Yanet Aguilar SosaSi Karen Dinesen, la baronesa Blixen —autora de Lejos de África— es una Aries que muestra la capacidad de los nacidos en su signo de enfrentar los retos; en Henry Miller hay un Capricornio puro, un ser que, sin proponérselo, convirtió su vida en una larga jornada de aprendizaje cuya meta era la sabiduría
Pero qué decir de Víctor Hugo, el escritor francés de naturaleza Piscis que concentra una profunda sabiduría, una extraordinaria capacidad de intuición y una faz contradictoria.
Las facetas del análisis:
Todos los autores son abordados desde las dos facetas de la astrología: el horóscopo tiene que ver con un mapa o retrato de la personalidad y por otro lado permite la predicción. José Antonio Lugo asegura que desde la etimología, los horóscopos tienen que ver con un mapa o un retrato de la personalidad, mientras que la predicción se basa en una observación de los ciclos astronómicos. “Siempre ha habido buenos y malos astrólogos, los malos son aquellos que en lugar de hablar de los ciclos y los procesos que debe enfrentar una persona, le dice lo qué va a pasar. Mientras que un buen astrólogo te diría que va a llover pero que depende de ti que te mojes o no; un mal astrólogo diría que te vas a mojar”, señala.
Desde esa perspectiva, él como ensayista interpreta la obra literaria, y como astrólogo que también es, hace una interpretación de la carta astral que hizo para cada uno de los 12 autores. Los 12 ensayos que contiene el libro publicado por Editorial Terracota, confirman que astrología y literatura no son lejanas.
Cada quien su signo:
Lugo no imagina a Dostoievski con otro signo que no sea Escorpión. “La profundidad de su análisis, su fascinación por la muerte, por el dinero y por el sexo lo ubican en esta caracterología de los signos como un Escorpión perfecto y aunque Robert Musil es otro gran escritor Escorpión y Sor Juana lo es también, no es tan evidente como en el caso particular de Dostoievski”.
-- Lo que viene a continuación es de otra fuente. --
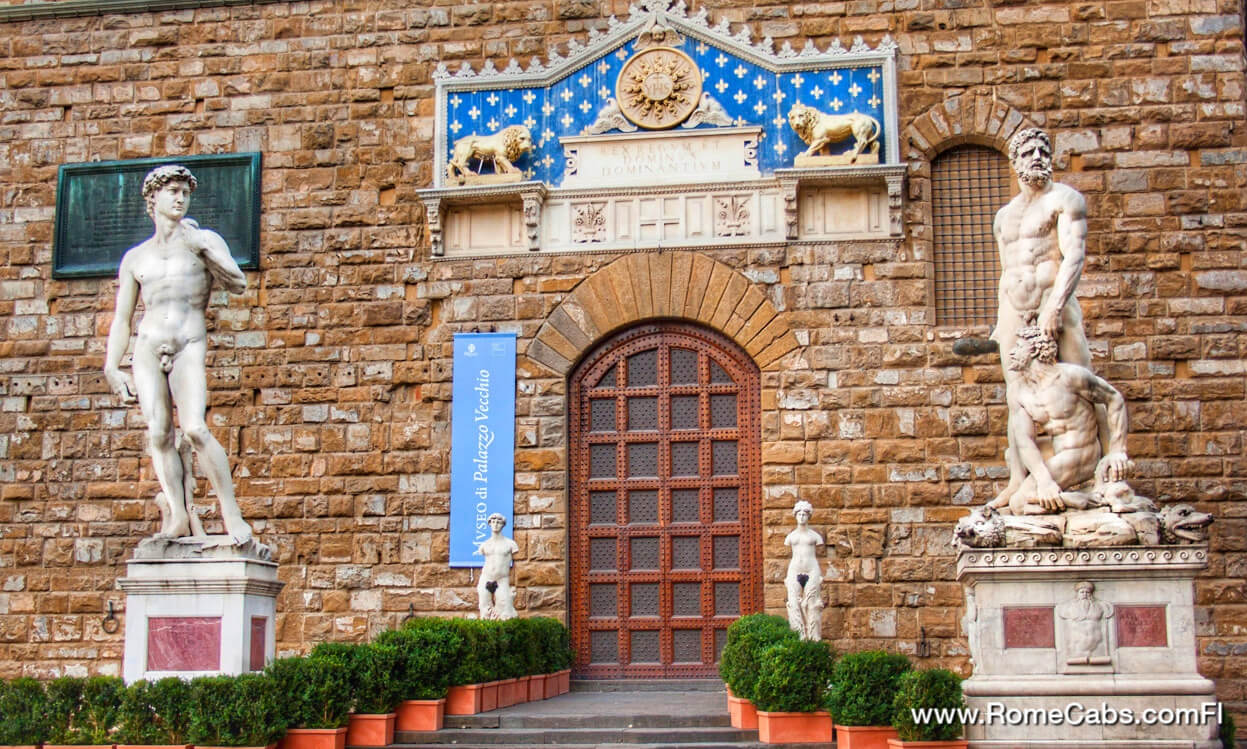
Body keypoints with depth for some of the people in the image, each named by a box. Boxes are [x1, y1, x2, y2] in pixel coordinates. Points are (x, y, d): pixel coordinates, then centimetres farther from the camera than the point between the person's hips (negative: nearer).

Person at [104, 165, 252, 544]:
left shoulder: (204, 240, 12)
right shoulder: (135, 258, 17)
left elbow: (239, 285, -1)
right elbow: (121, 319, 17)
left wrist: (201, 250, -8)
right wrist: (112, 369, 9)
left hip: (190, 346, -3)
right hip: (148, 347, 3)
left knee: (195, 429, -19)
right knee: (159, 432, -7)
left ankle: (231, 514, -15)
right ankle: (178, 515, -4)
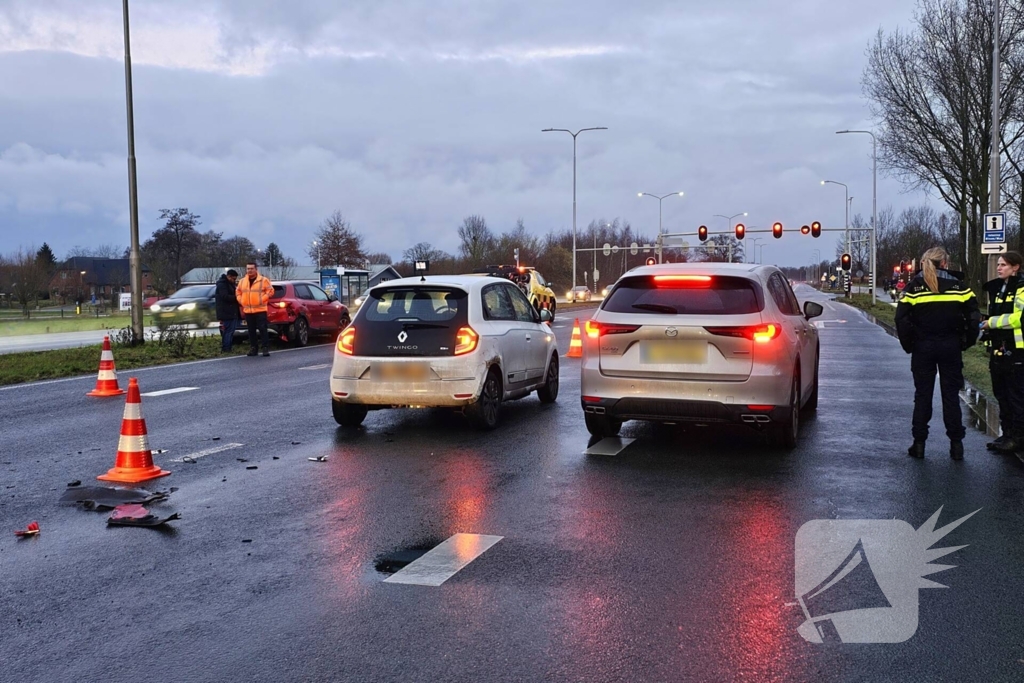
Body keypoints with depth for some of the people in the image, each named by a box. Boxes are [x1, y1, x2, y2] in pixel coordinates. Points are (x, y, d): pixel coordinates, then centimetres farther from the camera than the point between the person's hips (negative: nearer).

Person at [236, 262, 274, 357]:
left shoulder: (263, 280, -3)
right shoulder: (242, 281, 12)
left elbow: (270, 291, -3)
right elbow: (238, 292, 22)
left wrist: (262, 299, -11)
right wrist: (241, 301, 7)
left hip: (260, 310, -5)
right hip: (247, 311, 5)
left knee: (262, 329, -8)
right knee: (251, 331, 8)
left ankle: (266, 348, -5)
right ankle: (253, 348, 14)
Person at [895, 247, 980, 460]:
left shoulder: (913, 286, -2)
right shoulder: (958, 285, 0)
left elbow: (902, 318, -8)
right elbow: (973, 316, -4)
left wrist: (907, 344, 2)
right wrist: (967, 341, 7)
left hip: (923, 347, 0)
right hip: (951, 347, 0)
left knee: (922, 395, 8)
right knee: (951, 395, 7)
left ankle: (919, 444, 9)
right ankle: (956, 444, 9)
Tampoco ve a un Óscar Wilde que no sea Libra regido por Venus, que es la diosa del amor y de la seducción. “Sin duda alguna Óscar Wilde fue un seductor, sedujo a la sociedad de su tiempo, pero pagó un precio muy caro. En su literatura tenemos los dos platos de la balanza: el escritor esteta y frívolo de El retrato de Dorian Gray, pero del otro lado de la balanza está el escritor profundo y espiritual que vemos en De profundis o en El gigante egoísta”. La lista de los doce escritores seleccionados se construyó con varios criterios: que fueran los más representativos de su signo zodiacal, que tuviera los datos disponibles para hacer su carta astral y que fueran autores imprescindibles y bien conocidos. “Elegí a aquellos cuya caracterología zodiacal era más evidente y más fácil de mostrar al lector”, explica.
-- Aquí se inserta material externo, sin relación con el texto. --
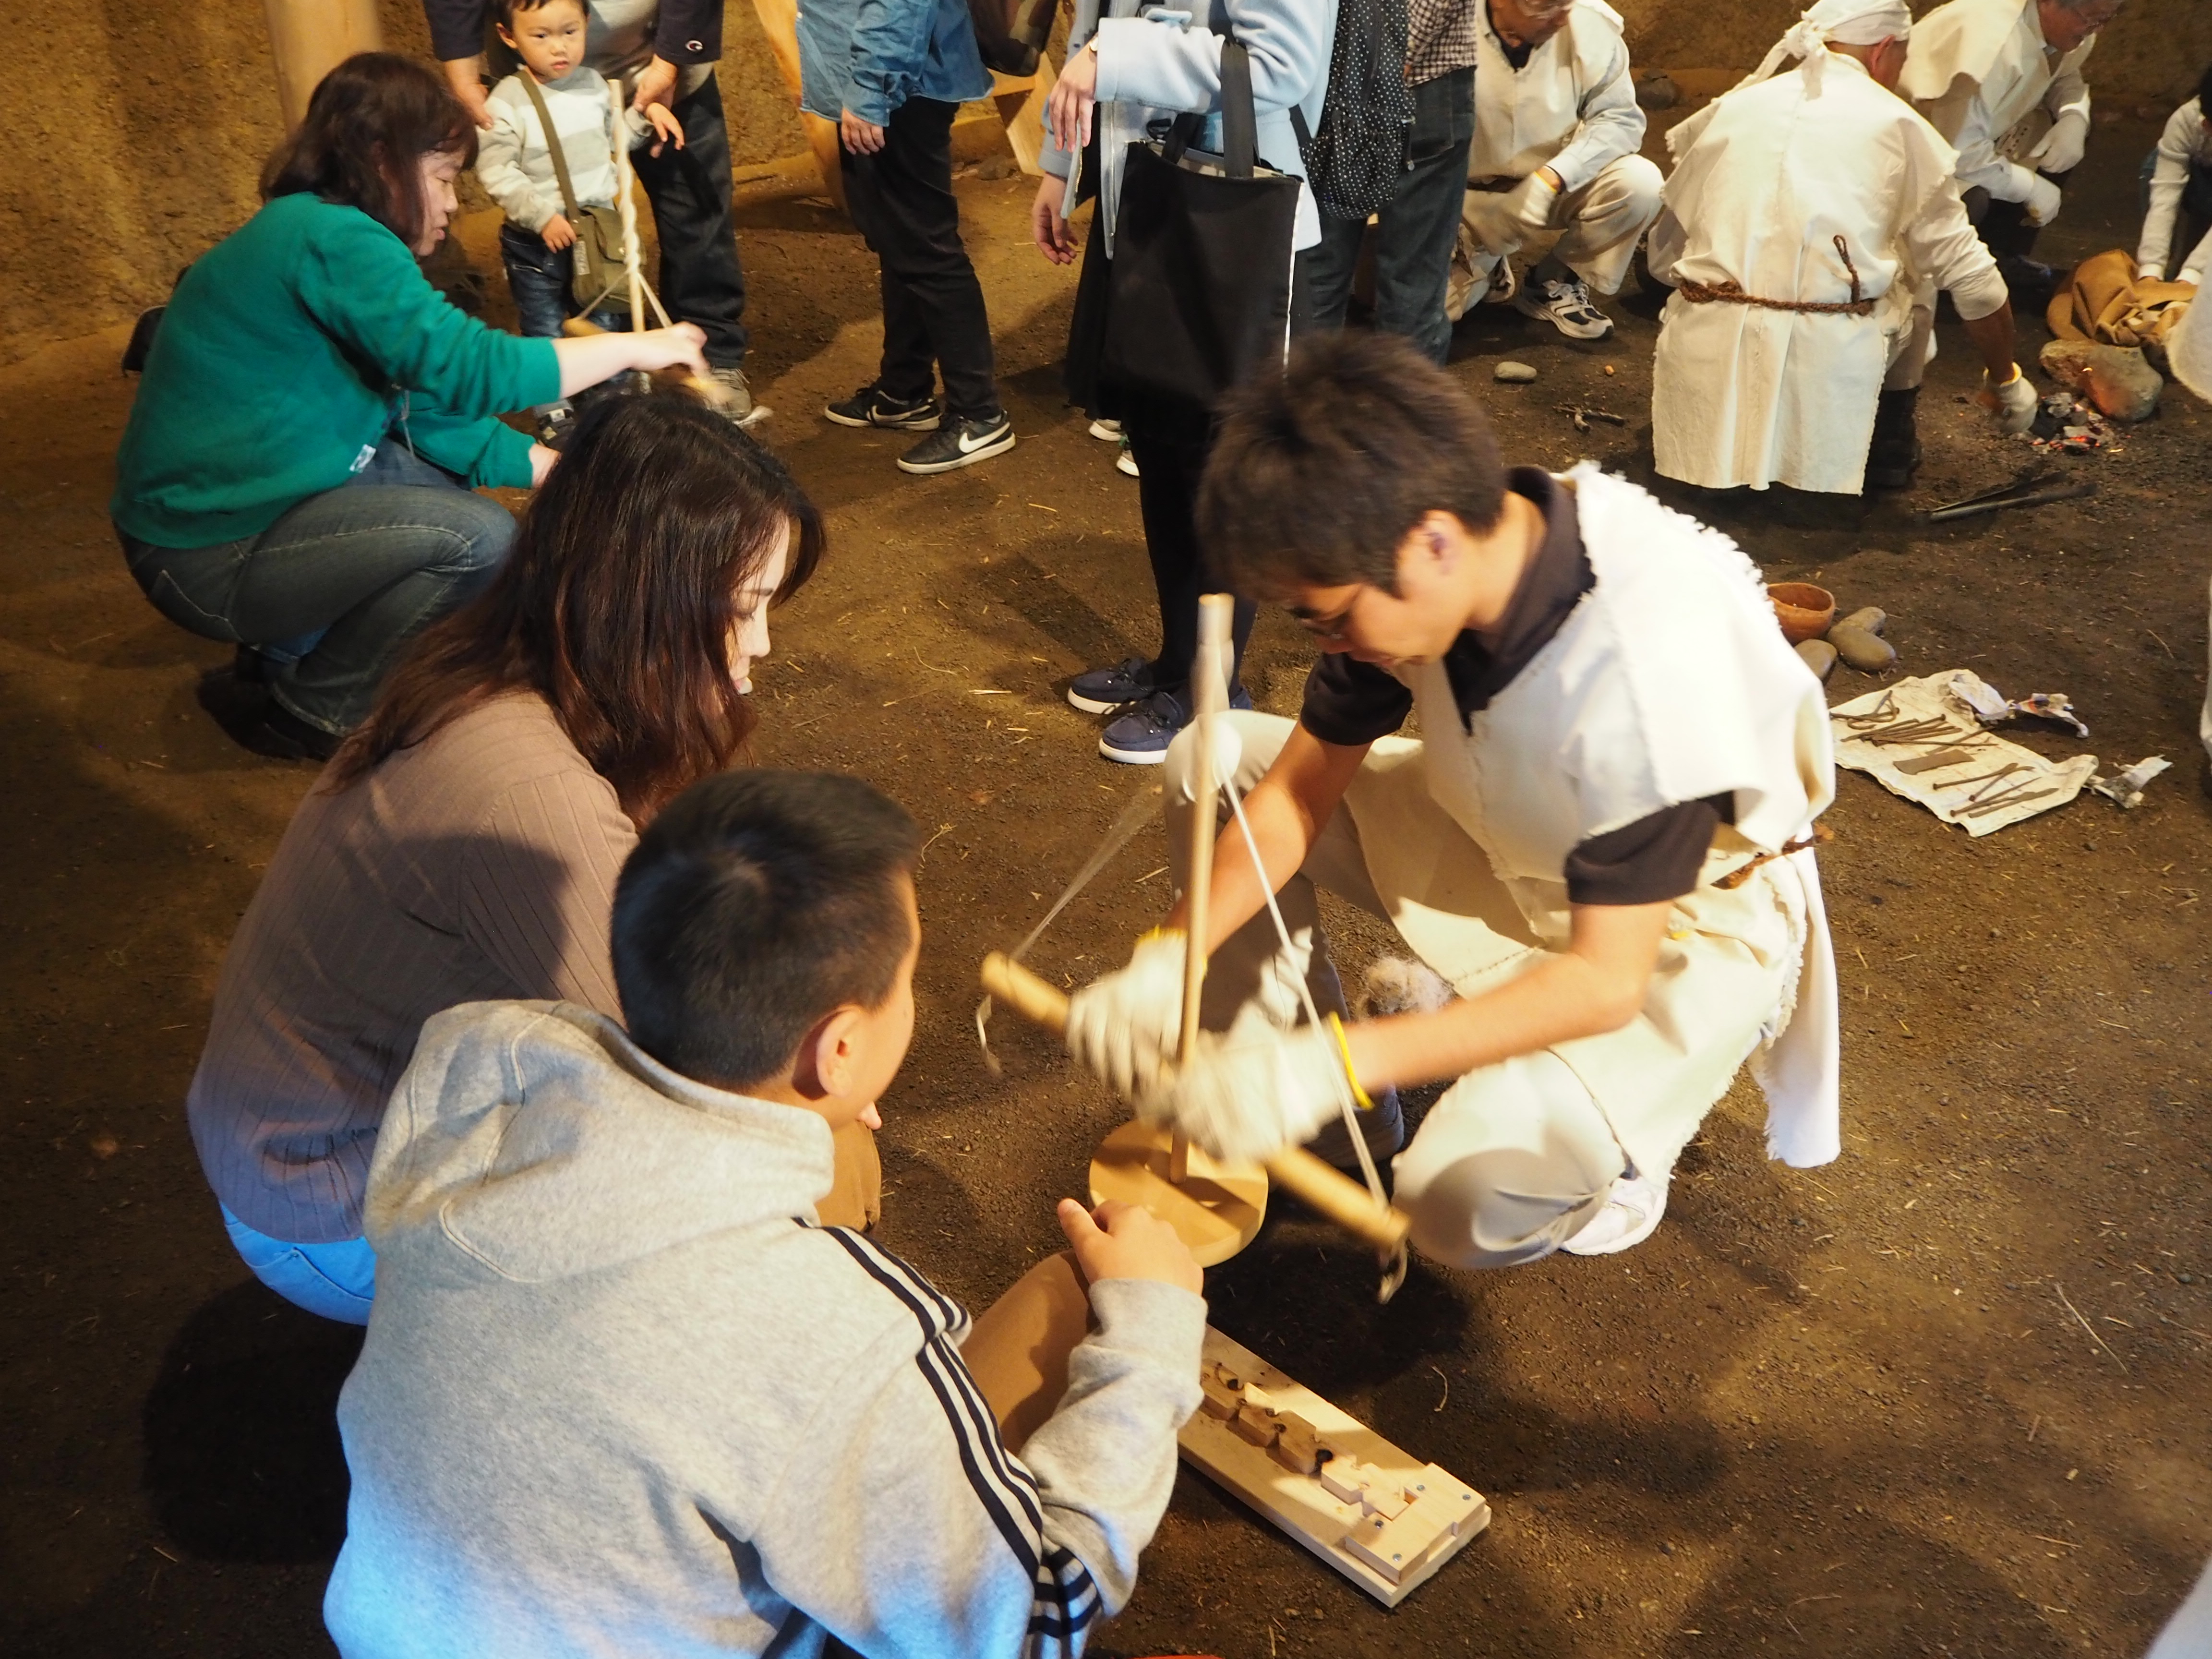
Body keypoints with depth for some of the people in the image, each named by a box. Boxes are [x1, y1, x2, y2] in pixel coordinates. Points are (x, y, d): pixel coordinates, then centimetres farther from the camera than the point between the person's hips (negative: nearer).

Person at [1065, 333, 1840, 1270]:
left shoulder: (1645, 663, -38)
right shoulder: (1419, 574, -19)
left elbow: (1605, 980, -33)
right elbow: (1300, 788, -8)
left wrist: (1337, 1067, -40)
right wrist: (1170, 957, -22)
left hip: (1678, 921, -6)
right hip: (1505, 842, 6)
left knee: (1465, 1198, -30)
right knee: (1209, 767, -5)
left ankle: (1599, 1153, 6)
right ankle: (1251, 1088, 8)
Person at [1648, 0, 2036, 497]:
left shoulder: (1730, 108, 14)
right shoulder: (1896, 123, 8)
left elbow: (1663, 257, 17)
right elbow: (1971, 278, 11)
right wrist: (2005, 381, 26)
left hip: (1702, 362, 2)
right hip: (1827, 373, -2)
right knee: (1915, 266, 26)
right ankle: (1887, 441, 28)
Por eso está Juan Rulfo, un Tauro a toda prueba. Tauro es un signo de tierra y justo ese elemento está en sus obras maestras. Está el llano, el páramo y está Pedro, que es la piedra; pero además, Rulfo era una persona muy neptuniana y eso lo confirman sus fotografías. “Ahí ve uno la fascinación de Rulfo por construcciones de edificios eclesiásticos a los que les falta el techo o tienen un gran agujero, el agujero de neptuno”, expresa Lugo.
Un trabajo satisfactorio:
Las satisfacciones fueron varias. En Charles Bukowski descurió al Leo que por su regente, el sol, estaba necesitado de atenciones y buscaba brillar. “Vemos cómo este joven que padecía un acné bastante terrible encuentra en la literatura una manera de que se fijen en él, cuando lo descubre diseña su vida a partir de eso y los siguientes 50 años los unió a la parafernalia, al alcohol y las mujeres. Vemos allí la vocación de su signo”, indica.
Con las satisfacciones llegaron las sorpresas. José Antonio Lugo pudo ver cómo todos esos universos simbólicos acabaron siendo construidos por los artistas. “El signo zodiacal es como unos lentes oscuros, tienden hacia los cafés o hacia los grises; los astros no determinan nada, describen algo que ahí está. Hay escritores de todos los signos que se expresan con matices levemente diferentes por el signo solar, pero también por lo que implica su carta astral”, asegura.
Y es que una carta astral es como una radiografía, no determina nada pero describe el estado de los huesos. Se trata de un mecanismo de diagnóstico y al mismo tiempo es una teoría de ciclos del universo simbólico. En ese marco se inscribe Letras en la astrología, una propuesta lúdica en la que Lugo no pretende demostrar nada, ni convencer a nadie.